When Your Heart Fails You Will Not Walk Alone by Dr Lin Weiqin
The Straits Times 26 August 2019
Heart failure is a growing epidemic but a multidisciplinary team will help patients manage the condition
I first met Peter, 61, when he was admitted to hospital last year.
He had undergone cardiac bypass surgery more than five years ago after being diagnosed with multiple blockages in his heart arteries.
Having been healthy till that point, he was shocked that he had to undergo surgery.
Traumatised by it, he developed a fear of going to hospital. He decided to skip the follow-up visits as he felt fine after surgery. He also stopped taking his medications after a while.
Peter started feeling things were amiss a few months prior to that admission. He developed shortness of breath on minimal exertion and felt tired most of the time.
Sleeping became a problem as he could not lie flat without feeling breathless. Eventually, his abdomen and lower limbs swelled, causing him great distress.
He finally decided to go to hospital though, by then, it was apparent he had developed heart failure. It was caused by his underlying coronary heart disease, which was not managed with medications.
Heart failure is a condition where the heart is unable to pump efficiently enough to supply blood to the vital organs of the body. Only 50 per cent of those diagnosed with heart failure remain alive five years after the initial diagnosis.
In Singapore, some 4.5 per cent of the population currently live with heart failure. It is a growing epidemic and one of the most common causes of hospital admissions here.
To date, there is no single test that allows doctors to make the diagnosis of heart failure in isolation. Doctors have to integrate the information obtained from a patient’s clinical history, the physical assessment and specialised investigations, to come to a diagnosis of heart failure.
Common complaints of heart failure patients include fatigue, shortness of breath on exertion, shortness of breath on lying flat, abdominal swelling and lower limb swelling. These are signs of what is commonly known as “water retention”.
On examining these patients, doctors are often able to find swollen neck veins, abnormal heart sounds and fluid sound in the lungs.
At this point, they will send most patients for specialised cardiac investigations to support the diagnosis of heart failure and look for the underlying cause.
Peter underwent an echocardiogram, which revealed that the left heart had severely impaired pumping function.
Echocardiogram, or ultrasound examination of the heart, is one of the most important tests for doctors to assess patients with heart failure.

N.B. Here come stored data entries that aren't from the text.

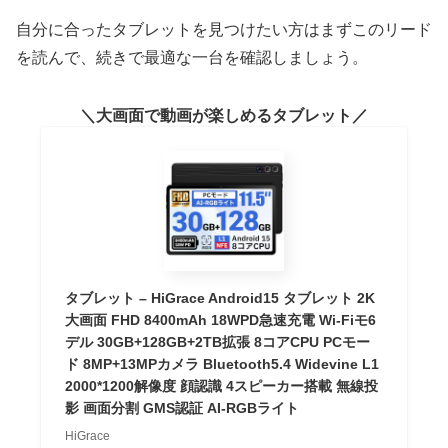
自分に合ったタブレットを見つけたい方はまずこのリード
を読んで、続きで最適な一台を確認しましょう。
大画面で動画が楽しめるタブレット
タブレット – HiGrace Android15 タブレット 2K
大画面 FHD 8400mAh 18WPD急速充電 Wi-Fiモ6
デル 30GB+128GB+2TB拡張 8コアCPU PCモー
ド 8MP+13MPカメラ Bluetooth5.4 Widevine L1
2000*1200解像度 顔認識 4スピーカー搭載 無線投
影 画面分割 GMS認証 AI-RGBライト
HiGrace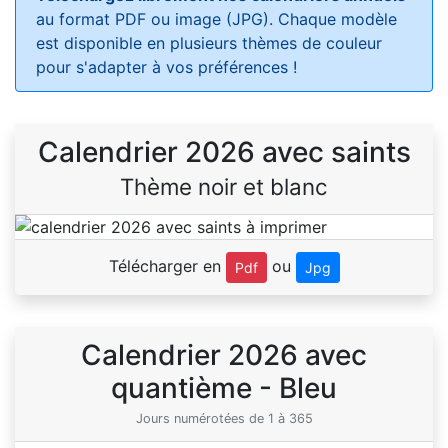
au format PDF ou image (JPG). Chaque modèle
est disponible en plusieurs thèmes de couleur
pour s'adapter à vos préférences !
Calendrier 2026 avec saints
Thème noir et blanc
Télécharger en
ou
Pdf
Jpg
Calendrier 2026 avec
quantième - Bleu
Jours numérotées de 1 à 365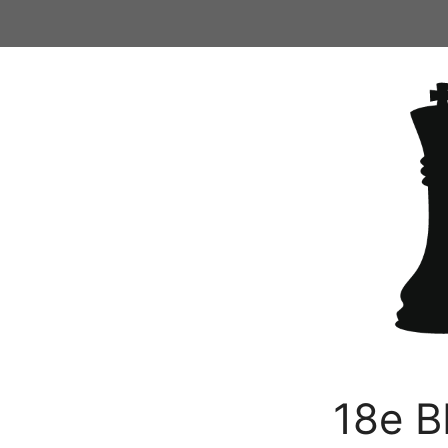
Ga
naar
de
inhoud
18e B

It gives valuable information about the patient’s heart structure and function, which will guide subsequent investigations and management.
Peter also went for a repeat coronary angiogram, an invasive test allowing doctors to look at the blood flow in his heart arteries.
Unfortunately for Peter, the, angiogram revealed that his arteries had developed such severe blockages that it was no longer possible to perform stenting procedures to restore blood flow and his heart function.
The only option at this stage would be medical therapy and close follow-ups with the multidisciplinary heart failure team.
Peter met a dietitian, a physiotherapist and a pharmacist, who empowered him with the self-care knowledge to manage his condition at home.
Having realised the gravity of his heart condition, he promised he would keep to his medications and subsequent appointments at the clinic.
Since his first hospital admission five years ago, heart failure management has been boosted by the discovery of new drugs.
A new class of drugs called angiotensin receptor-neprilysin inhibitor has been shown to be superior to conventional treatment in reducing the morbidity and mortality in patients with very poor heart function.
In patients with heart failure and diabetes, a new class of diabetes drug, the sodium-glucose co-transporter 2 inhibitors, has also been shown to improve heart failure outcomes.
Peter was prescribed these two new drugs and he faithfully adhered to his clinic appointments after his discharge.
However, he remained symptomatic, unable to complete his day-to-day tasks without feeling short of breath.
So I sent him for an electrocardiogram or ECG, which showed that he was suitable for cardiac resynchronisation therapy: This involves implanting a special cardiac pacemaker in him to coordinate his heart chamber contraction and improve heart function. Peter had this done in March this year.
When I saw him a month later at the clinic, he reported that he was eating and sleeping better.
I congratulated him on his improvement, but we remained realistic about his condition.
I told him that should his symptoms worsen again, he might eventually require a left ventricular assist device or LVAD, a permanent pump implanted in the heart to improve blood delivery to the rest of the body.
Peter and his wife smiled at me. “We will continue to celebrate every good day and take everything else as they come,” he said. I found it hard to disagree with that.
Dr Lin Weiqin is a consultant with the Department of Cardiology at National University Heart Centre, Singapore.